It is interesting to note that when he was pensions Minister, the noble Lord, Lord Rooker, told Parliament: The number of additional people who would be brought into State Second Pension by the suggested changes"— in order to align the rules for HRP to S2P—the noble Lord was using shorthand in exactly the same way as the Minister has been doing all day— is likely to be negligible".—[Official Report, Commons, 27/1/00; col. 257W.] What has changed?

In 2000, the Government estimated that the cost of extending HRP to the second state pension to those with children under 11 would cost £1.3 billion a year in 2050. Since then it could be expected—quite reasonably—that the net cost would have fallen significantly because of the increase in means-tested benefits, the introduction of pension credit and higher employment rates, for example, among lone parents.

However, in Grand Committee the noble Baroness, Lady Hollis, repeated the £1.3 billion figure, although she did not provide us with any information on exactly how the figure had been calculated, or indeed, whether it had been recalculated, whether it was net or gross, and how it related to the statement made by the noble Lord, Lord Rooker, which I have just repeated.

Moreover, although it is not a small sum, £1.3 billion is only 2.6 per cent of estimated expenditure on the second state pension in 50 years' time, when the entire expenditure on that pension is forecast to be £49.8 billion or 1.7 per cent of gross domestic product. In other words, the additional expenditure arising as a result of the amendment represents a measly 0.04 per cent of GDP by the middle of the century. Even that is probably generous because it is not clear how realistic the Government's assumptions for future spending on the state second pension are.

An appendix to the Turner report makes very interesting reading because it notes that current indicative indexation plans for the lower and upper earnings limits, if pursued over the long term, would involve a reduction in the amount of compulsory earnings-related pension provision/saving within the United Kingdom system. It is open to question whether any government would allow that situation to persist, and many current trends are in the opposite direction.

We know that the Government will not make any decisions on what was in the first Turner report until after the second report is published and they have had time to consider it. No doubt your Lordships will want to debate it at some length.

There is a final point that I should make. The reasons given by the noble Baroness, Lady Hollis, for rejecting the amendment in Grand Committee were not only on the ground of cost but also on the ground that the second pension was designed, to give those who were in the labour market an alternative pension that was more generous than SERPS". She went on to say: It was therefore deliberately linked to being in the labour market".—[Official Report, 18/10/04; col. GC166.]

That is very strange. Given how the state second pension extended additional pension entitlement to carers and people with long-term illnesses or disabilities, it is at the very least arguable that the benefit is at least as much about helping people who have good reason to be out of employment as it is about helping people in employment. The amendment is therefore most definitely in tune with the spirit of the state second pension as originally formulated.

> **GOAL A**
In the records, copy the stretch from the line that contains "genus: Appendicula" through the line that contains "genus: Quercus", keeping every line unchanged.

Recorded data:
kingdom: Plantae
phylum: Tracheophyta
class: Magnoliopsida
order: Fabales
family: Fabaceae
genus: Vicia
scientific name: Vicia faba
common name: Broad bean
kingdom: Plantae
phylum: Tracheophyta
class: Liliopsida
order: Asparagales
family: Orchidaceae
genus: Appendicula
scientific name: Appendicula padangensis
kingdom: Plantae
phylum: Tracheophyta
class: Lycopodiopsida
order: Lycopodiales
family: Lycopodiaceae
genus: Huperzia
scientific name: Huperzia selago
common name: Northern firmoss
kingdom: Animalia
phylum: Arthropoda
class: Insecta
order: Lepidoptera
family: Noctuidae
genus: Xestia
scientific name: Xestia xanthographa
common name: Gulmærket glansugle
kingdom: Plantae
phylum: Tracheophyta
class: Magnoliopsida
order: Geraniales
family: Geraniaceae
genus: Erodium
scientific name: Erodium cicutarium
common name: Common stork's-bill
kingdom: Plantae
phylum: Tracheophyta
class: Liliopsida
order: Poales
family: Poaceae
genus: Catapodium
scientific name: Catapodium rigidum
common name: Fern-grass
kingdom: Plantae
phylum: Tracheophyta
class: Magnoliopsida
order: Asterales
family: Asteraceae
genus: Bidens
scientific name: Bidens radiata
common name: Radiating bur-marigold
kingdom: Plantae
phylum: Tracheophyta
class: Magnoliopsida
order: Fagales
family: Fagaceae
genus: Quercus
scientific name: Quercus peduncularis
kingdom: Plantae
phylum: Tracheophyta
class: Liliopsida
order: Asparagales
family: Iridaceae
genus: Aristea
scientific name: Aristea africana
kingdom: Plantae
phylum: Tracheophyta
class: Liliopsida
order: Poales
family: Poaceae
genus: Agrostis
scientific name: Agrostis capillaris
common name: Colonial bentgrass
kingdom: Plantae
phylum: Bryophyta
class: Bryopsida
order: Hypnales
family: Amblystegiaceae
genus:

> **GOAL B**
Pick up the passage on the state second pension where it stops and carry it on.

> **EXERCISE OUTPUT A**
genus: Appendicula
scientific name: Appendicula padangensis
kingdom: Plantae
phylum: Tracheophyta
class: Lycopodiopsida
order: Lycopodiales
family: Lycopodiaceae
genus: Huperzia
scientific name: Huperzia selago
common name: Northern firmoss
kingdom: Animalia
phylum: Arthropoda
class: Insecta
order: Lepidoptera
family: Noctuidae
genus: Xestia
scientific name: Xestia xanthographa
common name: Gulmærket glansugle
kingdom: Plantae
phylum: Tracheophyta
class: Magnoliopsida
order: Geraniales
family: Geraniaceae
genus: Erodium
scientific name: Erodium cicutarium
common name: Common stork's-bill
kingdom: Plantae
phylum: Tracheophyta
class: Liliopsida
order: Poales
family: Poaceae
genus: Catapodium
scientific name: Catapodium rigidum
common name: Fern-grass
kingdom: Plantae
phylum: Tracheophyta
class: Magnoliopsida
order: Asterales
family: Asteraceae
genus: Bidens
scientific name: Bidens radiata
common name: Radiating bur-marigold
kingdom: Plantae
phylum: Tracheophyta
class: Magnoliopsida
order: Fagales
family: Fagaceae
genus: Quercus

> **EXERCISE OUTPUT B**
For all those reasons I believe that we ought to be extending the home responsibilities protection in that area from six years to 12 years as the amendment, slightly opaquely, suggests. I beg to move.

Baroness Hollis of Heigham

My Lords, I am sure that the noble Lord did not intend to, but he marginally misquoted me from Grand Committee, as I was very clear about what I was saying.

I could revisit the argument about costs and the £1.3 billion and say that if I had that sort of money to spend on pensions, that is not where I would necessarily spend it. The figure of £1.3 billion each and every year is not negligible.

I could run other arguments: that between the ages of six and 12, children are usually in a school day that runs from 9 until 3.30 p.m. or thereabouts. To qualify and to be over the lower earnings limit and come up to the S2P, one has to work 16 hours a week, which would be, say, four hours a day for four days. That could be easily levered into a child's school day.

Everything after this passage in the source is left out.